Colin Horgan responds to my response.
Let’s consider what’s followed from the point where we all saw people like Stephen Lewis give blatantly partisan comments, referencing the letter, only days after Layton’s death. Fine for him. But from that point on, Wherry seems to argue, it has technically been up to us as to whether to allow the party spinners to dictate how we use those words. But, quite frankly, this is why people invented propaganda: to make sure words are no longer just words, and to make sure the spin sticks.
Consider, for example, the story Paul Dewar told Wednesday on the Hill — the one I quoted about how Jack Layton was one of those rare politicians who, unlike others, sincerely believed in optimism or hope.

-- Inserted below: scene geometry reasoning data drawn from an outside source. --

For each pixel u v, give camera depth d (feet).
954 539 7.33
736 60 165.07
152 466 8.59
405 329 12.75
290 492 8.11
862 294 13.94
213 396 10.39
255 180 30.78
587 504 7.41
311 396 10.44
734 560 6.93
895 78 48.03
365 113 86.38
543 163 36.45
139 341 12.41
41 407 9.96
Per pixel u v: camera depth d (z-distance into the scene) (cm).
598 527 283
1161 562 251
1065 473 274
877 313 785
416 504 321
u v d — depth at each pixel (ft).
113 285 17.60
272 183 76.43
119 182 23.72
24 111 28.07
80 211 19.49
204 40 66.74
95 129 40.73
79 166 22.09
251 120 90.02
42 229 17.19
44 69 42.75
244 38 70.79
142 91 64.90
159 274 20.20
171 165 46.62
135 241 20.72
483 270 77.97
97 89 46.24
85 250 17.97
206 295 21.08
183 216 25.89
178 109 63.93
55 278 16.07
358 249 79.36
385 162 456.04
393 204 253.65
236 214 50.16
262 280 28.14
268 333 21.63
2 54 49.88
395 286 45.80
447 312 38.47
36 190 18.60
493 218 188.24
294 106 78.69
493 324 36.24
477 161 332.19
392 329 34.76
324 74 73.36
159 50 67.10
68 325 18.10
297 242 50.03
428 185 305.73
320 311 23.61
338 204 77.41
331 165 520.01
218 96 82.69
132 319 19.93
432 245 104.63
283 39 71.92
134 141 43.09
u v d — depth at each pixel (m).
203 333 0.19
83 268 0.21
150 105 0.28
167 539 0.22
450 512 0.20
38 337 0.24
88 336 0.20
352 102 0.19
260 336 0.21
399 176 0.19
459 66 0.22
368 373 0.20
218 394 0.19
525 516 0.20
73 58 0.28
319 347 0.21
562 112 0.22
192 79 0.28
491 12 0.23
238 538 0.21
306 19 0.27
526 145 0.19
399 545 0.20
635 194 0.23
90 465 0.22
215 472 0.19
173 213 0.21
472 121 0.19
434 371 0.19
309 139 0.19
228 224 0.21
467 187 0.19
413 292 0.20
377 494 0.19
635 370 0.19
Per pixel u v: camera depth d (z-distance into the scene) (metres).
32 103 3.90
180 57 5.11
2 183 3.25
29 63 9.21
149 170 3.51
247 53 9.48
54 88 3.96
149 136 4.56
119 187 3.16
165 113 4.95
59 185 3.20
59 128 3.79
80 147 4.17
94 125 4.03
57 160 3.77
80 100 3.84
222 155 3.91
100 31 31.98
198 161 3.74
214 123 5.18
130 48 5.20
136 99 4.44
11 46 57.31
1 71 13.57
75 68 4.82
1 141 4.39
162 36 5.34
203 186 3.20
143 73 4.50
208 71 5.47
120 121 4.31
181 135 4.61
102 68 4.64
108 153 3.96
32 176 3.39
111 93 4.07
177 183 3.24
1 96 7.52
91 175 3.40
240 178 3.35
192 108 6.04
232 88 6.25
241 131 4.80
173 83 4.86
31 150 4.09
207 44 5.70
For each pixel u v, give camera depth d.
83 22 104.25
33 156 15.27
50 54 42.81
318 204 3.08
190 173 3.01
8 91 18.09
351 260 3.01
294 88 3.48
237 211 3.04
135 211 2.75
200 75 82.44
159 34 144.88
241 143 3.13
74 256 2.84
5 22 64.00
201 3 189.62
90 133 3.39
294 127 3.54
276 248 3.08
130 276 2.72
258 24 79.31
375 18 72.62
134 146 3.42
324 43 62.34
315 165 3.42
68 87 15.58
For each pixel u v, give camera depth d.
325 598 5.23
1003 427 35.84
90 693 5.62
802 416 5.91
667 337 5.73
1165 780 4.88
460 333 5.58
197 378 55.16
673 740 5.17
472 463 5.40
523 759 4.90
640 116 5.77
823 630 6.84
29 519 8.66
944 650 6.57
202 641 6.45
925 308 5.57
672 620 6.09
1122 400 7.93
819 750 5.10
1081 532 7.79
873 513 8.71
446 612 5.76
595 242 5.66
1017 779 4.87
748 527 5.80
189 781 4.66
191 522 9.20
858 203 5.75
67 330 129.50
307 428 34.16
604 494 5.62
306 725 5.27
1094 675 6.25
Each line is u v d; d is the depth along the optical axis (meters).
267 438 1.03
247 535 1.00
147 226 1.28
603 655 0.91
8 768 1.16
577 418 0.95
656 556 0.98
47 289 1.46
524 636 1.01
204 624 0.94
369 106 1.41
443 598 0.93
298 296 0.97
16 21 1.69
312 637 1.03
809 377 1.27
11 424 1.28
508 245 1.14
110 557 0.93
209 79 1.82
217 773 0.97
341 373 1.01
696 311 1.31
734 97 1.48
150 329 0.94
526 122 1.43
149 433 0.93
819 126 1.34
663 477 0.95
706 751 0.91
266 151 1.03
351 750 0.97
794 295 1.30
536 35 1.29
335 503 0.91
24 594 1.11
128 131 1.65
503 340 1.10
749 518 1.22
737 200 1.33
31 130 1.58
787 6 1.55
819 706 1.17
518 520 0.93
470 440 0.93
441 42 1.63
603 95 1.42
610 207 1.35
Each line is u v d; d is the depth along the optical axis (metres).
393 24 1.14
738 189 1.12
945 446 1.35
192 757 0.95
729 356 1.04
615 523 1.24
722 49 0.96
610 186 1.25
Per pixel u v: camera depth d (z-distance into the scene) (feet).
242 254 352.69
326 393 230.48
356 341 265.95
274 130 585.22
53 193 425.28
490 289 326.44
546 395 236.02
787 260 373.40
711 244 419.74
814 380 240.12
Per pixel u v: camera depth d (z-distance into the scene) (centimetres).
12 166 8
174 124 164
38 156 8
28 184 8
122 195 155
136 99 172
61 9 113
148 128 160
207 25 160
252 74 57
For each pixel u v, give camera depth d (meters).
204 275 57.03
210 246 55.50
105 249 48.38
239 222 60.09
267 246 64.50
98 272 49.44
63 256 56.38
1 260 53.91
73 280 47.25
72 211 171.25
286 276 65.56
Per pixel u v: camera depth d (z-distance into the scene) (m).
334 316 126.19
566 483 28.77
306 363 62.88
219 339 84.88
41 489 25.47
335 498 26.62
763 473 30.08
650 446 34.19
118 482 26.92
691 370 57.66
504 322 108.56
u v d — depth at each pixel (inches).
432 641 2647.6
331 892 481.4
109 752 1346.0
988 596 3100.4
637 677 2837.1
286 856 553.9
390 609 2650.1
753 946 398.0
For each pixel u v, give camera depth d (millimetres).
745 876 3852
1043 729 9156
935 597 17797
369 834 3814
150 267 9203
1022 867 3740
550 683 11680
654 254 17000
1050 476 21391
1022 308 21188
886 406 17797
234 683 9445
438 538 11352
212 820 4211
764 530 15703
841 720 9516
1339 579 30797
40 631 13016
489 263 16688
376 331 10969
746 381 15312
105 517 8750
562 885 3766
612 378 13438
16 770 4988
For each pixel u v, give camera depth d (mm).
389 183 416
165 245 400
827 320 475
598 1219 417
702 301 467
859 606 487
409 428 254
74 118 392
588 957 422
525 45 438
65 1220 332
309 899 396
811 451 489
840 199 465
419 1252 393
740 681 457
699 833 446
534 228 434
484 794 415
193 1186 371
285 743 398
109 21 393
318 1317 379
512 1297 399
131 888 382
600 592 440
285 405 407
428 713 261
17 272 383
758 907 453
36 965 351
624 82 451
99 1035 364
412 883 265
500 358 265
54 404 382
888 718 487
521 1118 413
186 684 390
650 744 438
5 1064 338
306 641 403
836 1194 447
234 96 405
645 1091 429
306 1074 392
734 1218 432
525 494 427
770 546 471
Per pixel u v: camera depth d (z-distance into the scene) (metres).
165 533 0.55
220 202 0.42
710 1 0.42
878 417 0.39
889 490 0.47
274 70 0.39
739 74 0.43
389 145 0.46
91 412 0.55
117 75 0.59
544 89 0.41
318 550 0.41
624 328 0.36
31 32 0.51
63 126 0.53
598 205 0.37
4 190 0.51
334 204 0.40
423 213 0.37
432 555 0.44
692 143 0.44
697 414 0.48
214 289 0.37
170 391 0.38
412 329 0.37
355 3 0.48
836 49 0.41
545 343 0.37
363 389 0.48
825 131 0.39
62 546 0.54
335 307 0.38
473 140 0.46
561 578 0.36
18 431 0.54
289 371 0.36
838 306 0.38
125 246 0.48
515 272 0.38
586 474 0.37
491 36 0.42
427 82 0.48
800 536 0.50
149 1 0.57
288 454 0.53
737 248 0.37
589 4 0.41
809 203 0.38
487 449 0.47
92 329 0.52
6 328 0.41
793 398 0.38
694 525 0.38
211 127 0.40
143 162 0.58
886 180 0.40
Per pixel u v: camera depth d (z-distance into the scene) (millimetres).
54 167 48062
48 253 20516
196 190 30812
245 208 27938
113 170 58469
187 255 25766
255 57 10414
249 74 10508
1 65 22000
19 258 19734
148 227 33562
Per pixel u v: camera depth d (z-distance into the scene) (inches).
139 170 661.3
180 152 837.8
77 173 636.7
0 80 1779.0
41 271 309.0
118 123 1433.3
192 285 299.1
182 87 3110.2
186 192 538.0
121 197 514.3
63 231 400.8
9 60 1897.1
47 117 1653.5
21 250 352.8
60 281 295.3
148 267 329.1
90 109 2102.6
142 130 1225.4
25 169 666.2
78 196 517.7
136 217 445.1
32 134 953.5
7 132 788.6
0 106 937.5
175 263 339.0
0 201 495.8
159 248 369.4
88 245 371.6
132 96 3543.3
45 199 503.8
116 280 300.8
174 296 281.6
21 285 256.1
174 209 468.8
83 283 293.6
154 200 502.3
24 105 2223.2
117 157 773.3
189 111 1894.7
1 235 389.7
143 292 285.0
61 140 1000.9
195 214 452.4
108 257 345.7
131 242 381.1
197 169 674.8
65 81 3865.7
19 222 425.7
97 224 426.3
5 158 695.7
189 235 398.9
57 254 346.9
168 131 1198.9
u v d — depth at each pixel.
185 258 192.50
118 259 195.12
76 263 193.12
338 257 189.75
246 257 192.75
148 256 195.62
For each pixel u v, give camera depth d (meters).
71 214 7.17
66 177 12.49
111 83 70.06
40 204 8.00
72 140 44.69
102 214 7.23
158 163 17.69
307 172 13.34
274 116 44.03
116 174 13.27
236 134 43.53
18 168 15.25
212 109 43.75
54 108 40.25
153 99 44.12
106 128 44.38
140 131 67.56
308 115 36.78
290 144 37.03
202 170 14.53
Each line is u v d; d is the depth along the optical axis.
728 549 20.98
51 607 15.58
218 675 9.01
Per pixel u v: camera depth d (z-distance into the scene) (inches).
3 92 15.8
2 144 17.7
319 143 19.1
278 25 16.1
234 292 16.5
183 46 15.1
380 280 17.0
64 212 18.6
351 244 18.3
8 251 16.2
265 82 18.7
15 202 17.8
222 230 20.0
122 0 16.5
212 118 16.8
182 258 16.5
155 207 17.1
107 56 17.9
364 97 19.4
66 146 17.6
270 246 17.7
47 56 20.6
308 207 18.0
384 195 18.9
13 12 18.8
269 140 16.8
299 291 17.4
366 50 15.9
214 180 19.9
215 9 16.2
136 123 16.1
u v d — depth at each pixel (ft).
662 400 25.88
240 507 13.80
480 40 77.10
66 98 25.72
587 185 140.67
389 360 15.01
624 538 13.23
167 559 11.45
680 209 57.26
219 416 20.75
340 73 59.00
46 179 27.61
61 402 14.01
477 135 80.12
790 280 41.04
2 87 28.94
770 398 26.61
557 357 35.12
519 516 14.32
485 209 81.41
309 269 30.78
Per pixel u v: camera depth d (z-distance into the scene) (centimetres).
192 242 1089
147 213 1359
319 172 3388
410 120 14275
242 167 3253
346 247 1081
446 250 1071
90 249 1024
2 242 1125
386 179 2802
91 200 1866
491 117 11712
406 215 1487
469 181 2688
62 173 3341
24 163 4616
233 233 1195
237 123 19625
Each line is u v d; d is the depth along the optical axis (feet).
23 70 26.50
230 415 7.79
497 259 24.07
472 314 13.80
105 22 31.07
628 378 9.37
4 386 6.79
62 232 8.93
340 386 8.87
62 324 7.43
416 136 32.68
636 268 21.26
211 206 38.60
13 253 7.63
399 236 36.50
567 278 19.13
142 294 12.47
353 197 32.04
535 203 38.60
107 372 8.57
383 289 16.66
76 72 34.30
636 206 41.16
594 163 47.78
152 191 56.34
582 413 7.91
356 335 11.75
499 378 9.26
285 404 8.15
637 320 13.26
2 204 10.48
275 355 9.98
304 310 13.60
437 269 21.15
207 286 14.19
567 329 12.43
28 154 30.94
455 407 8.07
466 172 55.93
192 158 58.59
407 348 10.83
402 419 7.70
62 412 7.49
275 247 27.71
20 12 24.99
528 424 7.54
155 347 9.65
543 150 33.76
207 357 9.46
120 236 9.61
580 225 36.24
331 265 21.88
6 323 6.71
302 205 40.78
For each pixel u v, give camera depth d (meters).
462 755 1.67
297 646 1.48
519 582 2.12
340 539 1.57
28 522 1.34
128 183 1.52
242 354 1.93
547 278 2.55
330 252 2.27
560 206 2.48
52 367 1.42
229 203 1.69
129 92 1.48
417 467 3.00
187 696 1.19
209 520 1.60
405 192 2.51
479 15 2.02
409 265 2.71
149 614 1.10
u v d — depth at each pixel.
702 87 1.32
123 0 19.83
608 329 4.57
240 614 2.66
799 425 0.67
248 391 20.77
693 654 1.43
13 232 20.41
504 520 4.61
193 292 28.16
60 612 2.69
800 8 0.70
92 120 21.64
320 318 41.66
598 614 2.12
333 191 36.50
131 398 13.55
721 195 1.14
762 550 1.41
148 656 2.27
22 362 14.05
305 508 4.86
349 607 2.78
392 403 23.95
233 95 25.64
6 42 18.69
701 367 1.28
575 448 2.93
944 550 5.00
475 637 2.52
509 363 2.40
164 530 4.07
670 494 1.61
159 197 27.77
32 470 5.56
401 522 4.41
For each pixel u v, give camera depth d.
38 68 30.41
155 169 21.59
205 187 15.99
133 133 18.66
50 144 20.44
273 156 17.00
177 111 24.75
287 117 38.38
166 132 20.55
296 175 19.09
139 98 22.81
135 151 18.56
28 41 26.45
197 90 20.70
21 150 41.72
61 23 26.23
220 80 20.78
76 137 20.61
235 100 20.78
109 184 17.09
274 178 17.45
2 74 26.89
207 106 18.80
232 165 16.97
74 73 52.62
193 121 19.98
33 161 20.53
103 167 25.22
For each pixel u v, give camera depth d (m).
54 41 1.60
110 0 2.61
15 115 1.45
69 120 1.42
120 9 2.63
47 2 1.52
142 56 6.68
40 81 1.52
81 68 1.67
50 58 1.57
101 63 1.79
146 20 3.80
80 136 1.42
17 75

Dewar still used the words as if they were still abstract, shared notions, rather than the blatantly partisan terms the party had specifically designed them to be a year before. This is where the sleight of hand happens – and, again, I doubt Aaron would argue with me here. This whole time, the NDP has held up these words as if they were truly non-partisan and apolitical – just wonderful words – but at the same time used them in their intended form, as NDP slogans. So yes, they are sincere, in that they are sincerely tools for the financial and political gain of the party…
Fundamentally, I think Aaron and I agree. But maybe this is the difference: Wherry allows for the possibility that one can believe in love and hope and optimism even if you aren’t an NDP supporter. While I agree in part, I tend to think if that is the case, even if you do, you’re going to use different words to describe these sentiments because the NDP already owns those ones. And as soon as that’s the case, you’re losing, and the propaganda is eating you alive from the inside out. They have you by the balls.
I think if I had it to do over again, I wouldn’t have included the last paragraph of what I wrote yesterday. I think it muddled my argument. (In the coming days I will be unveiling a seven-point plan that renders that paragraph null and void and will, in future, object to anyone who attempts to reference it.)
Maybe there are two separate discussions here: one about Jack Layton’s letter and its inherent politics and another about how the letter’s words have been used since.
As I tried to say yesterday, Jack Layton’s last letter is, unabashedly I’d say, a political document. He was a politician and he made no attempt to separate himself from his politics. His words were political. They might transcend partisanship—the team sport through which we act our politics—but there is no sense drawing a line, between politics and that-which-is-not-politics, that Jack Layton himself didn’t seem to generally recognize.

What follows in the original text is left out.